Hanya ada lubang rumah dan ibunya dalam pandangan Titah. Ia Sama sekali tak bisa menikmati perjalanan pertama keluar sarang. Bunga-bunga dan keindahan yang diimpikannya lewat bersama angin yang meniup tubuh bersimbah peluh. Titah terus berlari. Terus berlari. Terengah-engah.

***

Cerita yang hampir klimaks itu tiba-tiba harus kuhentikan. Hujan deras mendadak datang. Anak-anak berlari berhamburan. Pulang ke rumah sambil menanti ibu mereka menyajikan makan malam. Akhir cerita ini kusimpan sendiri. Mungkin terlalu sadis untuk didengar anak-anak itu. Setidaknya hujan telah menyelamatkan pendengaran mereka dari dongengku yang terlalu ngawur.

Manusia-manusia itu sedang melakukan ritual untuk memburu tikus-tikus yang merusak sawah mereka. Entah sejak kapan mereka tak pernah bicara lagi dengan tikus. Ketika malam tiba, tanpa ampun begitu saja membantai mereka. Ibu Titah mati terpanggang dalam lubang. Tubuhnya kaku, hangus terbakar. Manusia-manusia itu menggunakan alat penyembur api yang dijejalkan ke dalam sarang. Kadang membakar belerang di mulut lubang dan tikus-tikus di dalamnya mati keracunan.

Aku sendiri sibuk mencari Dewi Sri sementara dongeng tentang Titah terasa tak menyisakan pesan apapun bagi anak-anak itu. Barangkali mereka akan kembali mencari cerita dalam sinetron-sinetron. Ada perempun pakai baju kulit harimau dan berlagak bodoh ketarzan-tarzanan. Tak ada yang lebih bodoh dari orang yang menonton cerita itu, malah sudah dilanjutkan sampai season dua.

Di kampungku ada anak perempuan hafal dengan tarian perempuan tarzan itu.
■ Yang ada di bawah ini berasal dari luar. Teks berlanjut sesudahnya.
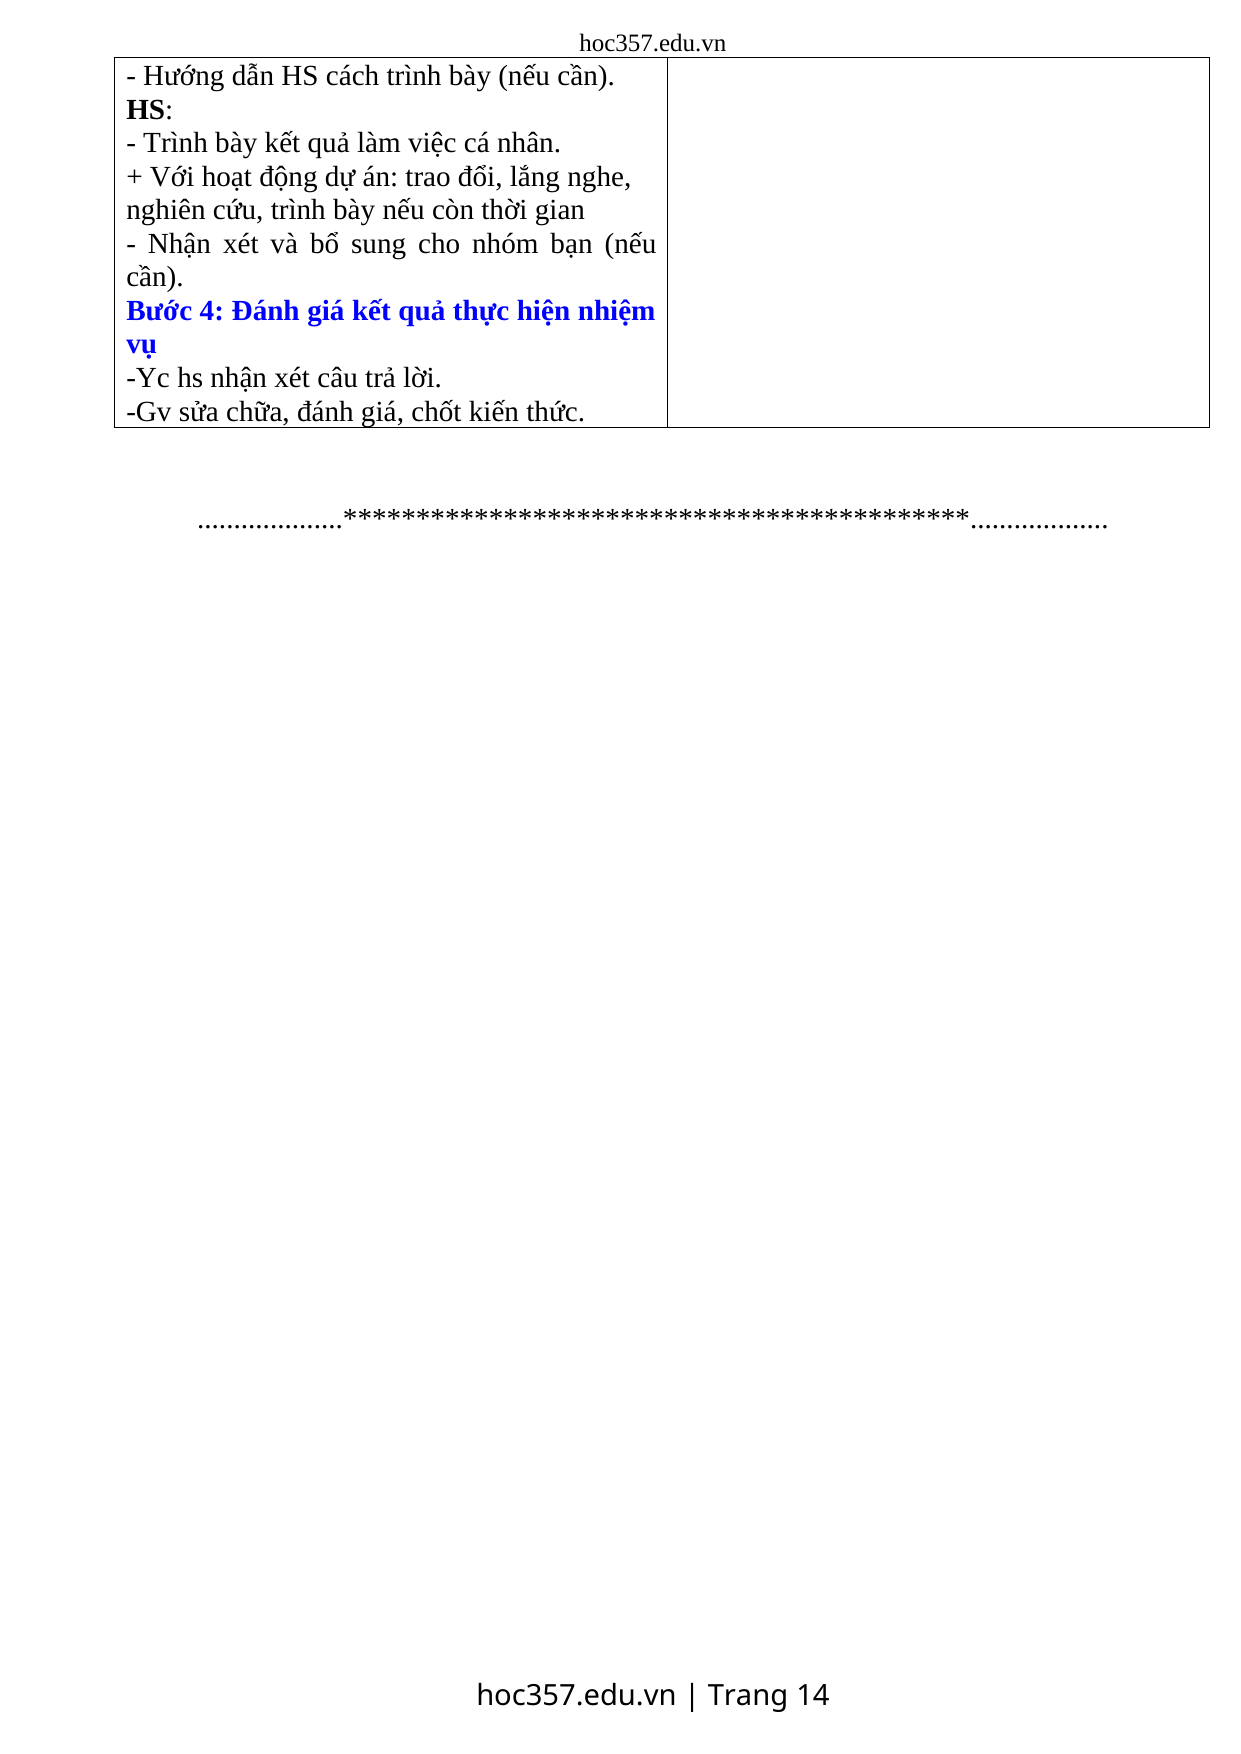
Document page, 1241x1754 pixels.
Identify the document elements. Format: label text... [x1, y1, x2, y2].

Ia memiliki seorang pengikut setia, mengikutinya kemana-mana. Ketika berjalan kemanapun, anak itu selalu membunyikan hape yang memutar lagu-lagu terbaru dari boyband dan girlband idolanya. Aku sering melihatnya lewat di depan rumah. Masih berseragam sepulang sekolah, tangannya menggengam plastik es. Sesekali ia bernyanyi sampil menyedot esnya lewat pipet berwarna merah.

Hujan reda tapi sudah hampir gelap. Beberapa kali terdengar suara mangga jatuh. Seorang anak menghampiri ketika aku masih duduk di teras, “Mbak, sesuk critani neh ya.” Malam ini aku dapat tugas untuk kembali mengarang cerita atau meyampaikan cerita bohong tentang akhir kisah Titah.